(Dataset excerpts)
········

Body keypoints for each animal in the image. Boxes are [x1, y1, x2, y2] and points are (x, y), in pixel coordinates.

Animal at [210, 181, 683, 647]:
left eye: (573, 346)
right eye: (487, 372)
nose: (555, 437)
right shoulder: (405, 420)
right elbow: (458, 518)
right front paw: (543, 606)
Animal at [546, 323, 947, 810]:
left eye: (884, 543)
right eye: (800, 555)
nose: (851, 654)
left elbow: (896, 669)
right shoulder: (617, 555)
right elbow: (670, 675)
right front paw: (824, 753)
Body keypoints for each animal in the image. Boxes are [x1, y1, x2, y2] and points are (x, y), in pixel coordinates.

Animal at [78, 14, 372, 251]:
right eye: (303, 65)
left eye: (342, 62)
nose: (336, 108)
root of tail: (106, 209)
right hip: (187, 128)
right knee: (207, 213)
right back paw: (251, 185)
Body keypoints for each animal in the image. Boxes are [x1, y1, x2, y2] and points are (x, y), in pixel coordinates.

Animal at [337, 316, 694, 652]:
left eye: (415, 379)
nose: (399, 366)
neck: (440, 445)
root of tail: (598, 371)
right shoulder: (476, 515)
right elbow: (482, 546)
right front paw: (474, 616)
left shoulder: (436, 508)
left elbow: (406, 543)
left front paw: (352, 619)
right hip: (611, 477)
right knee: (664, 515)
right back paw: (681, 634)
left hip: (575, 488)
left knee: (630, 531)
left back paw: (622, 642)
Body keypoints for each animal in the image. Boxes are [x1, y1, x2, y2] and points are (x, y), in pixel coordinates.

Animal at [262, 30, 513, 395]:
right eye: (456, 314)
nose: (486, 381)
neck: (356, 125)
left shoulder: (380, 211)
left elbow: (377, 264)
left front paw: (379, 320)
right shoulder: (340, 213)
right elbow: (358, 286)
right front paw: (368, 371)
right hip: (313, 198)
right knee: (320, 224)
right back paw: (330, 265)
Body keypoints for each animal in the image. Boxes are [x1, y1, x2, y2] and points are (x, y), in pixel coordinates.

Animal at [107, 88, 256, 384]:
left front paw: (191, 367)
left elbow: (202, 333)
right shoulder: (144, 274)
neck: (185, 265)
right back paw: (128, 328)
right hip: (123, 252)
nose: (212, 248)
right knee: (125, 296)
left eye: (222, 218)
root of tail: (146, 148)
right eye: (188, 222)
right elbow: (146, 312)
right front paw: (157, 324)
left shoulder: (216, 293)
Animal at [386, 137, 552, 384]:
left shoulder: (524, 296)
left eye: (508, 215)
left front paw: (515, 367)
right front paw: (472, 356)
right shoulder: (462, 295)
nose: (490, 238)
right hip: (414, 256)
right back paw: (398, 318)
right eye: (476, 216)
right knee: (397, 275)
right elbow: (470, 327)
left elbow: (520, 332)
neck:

········

Above are the entries; repeat their lines exactly, from the first through the one that contains "right knee: (125, 296)".

§ **RESULT**
Body keypoints for each animal in the image. Boxes are [x1, y1, x2, y2] and points are (x, y), in pixel coordinates.

Animal at [210, 181, 683, 647]:
left eye: (573, 346)
right eye: (487, 372)
nose: (555, 437)
right shoulder: (405, 420)
right elbow: (458, 518)
right front paw: (543, 606)
Animal at [546, 323, 947, 810]:
left eye: (884, 543)
right eye: (800, 555)
nose: (851, 654)
left elbow: (896, 669)
right shoulder: (617, 555)
right elbow: (670, 675)
right front paw: (824, 753)
Body keypoints for each animal in the image. Boxes are [x1, y1, x2, y2] and points are (x, y), in pixel coordinates.

Animal at [78, 14, 372, 251]:
right eye: (303, 65)
left eye: (342, 62)
nose: (336, 108)
root of tail: (106, 209)
right hip: (187, 128)
right knee: (207, 213)
right back paw: (251, 185)
Body keypoints for each animal in the image. Boxes are [x1, y1, x2, y2] and points are (x, y), in pixel coordinates.

Animal at [337, 316, 694, 652]:
left eye: (415, 379)
nose: (399, 366)
neck: (440, 445)
root of tail: (598, 371)
right shoulder: (476, 515)
right elbow: (482, 546)
right front paw: (474, 616)
left shoulder: (436, 508)
left elbow: (406, 543)
left front paw: (352, 619)
right hip: (611, 477)
right knee: (664, 515)
right back paw: (681, 634)
left hip: (575, 488)
left knee: (630, 531)
left back paw: (622, 642)
Body keypoints for each animal in the image. Boxes are [x1, y1, x2, y2] and points are (x, y), in pixel coordinates.

Animal at [262, 30, 513, 395]:
right eye: (456, 314)
nose: (486, 381)
neck: (356, 125)
left shoulder: (380, 211)
left elbow: (377, 264)
left front paw: (379, 320)
right shoulder: (340, 213)
right elbow: (358, 286)
right front paw: (368, 371)
right hip: (313, 198)
right knee: (320, 224)
right back paw: (330, 265)
Body keypoints for each animal in the image. Boxes are [x1, y1, x2, y2] and points are (x, y), in pixel coordinates.

Animal at [107, 88, 256, 384]:
left front paw: (191, 367)
left elbow: (202, 333)
right shoulder: (144, 274)
neck: (185, 265)
right back paw: (128, 328)
right hip: (123, 252)
nose: (212, 248)
right knee: (125, 296)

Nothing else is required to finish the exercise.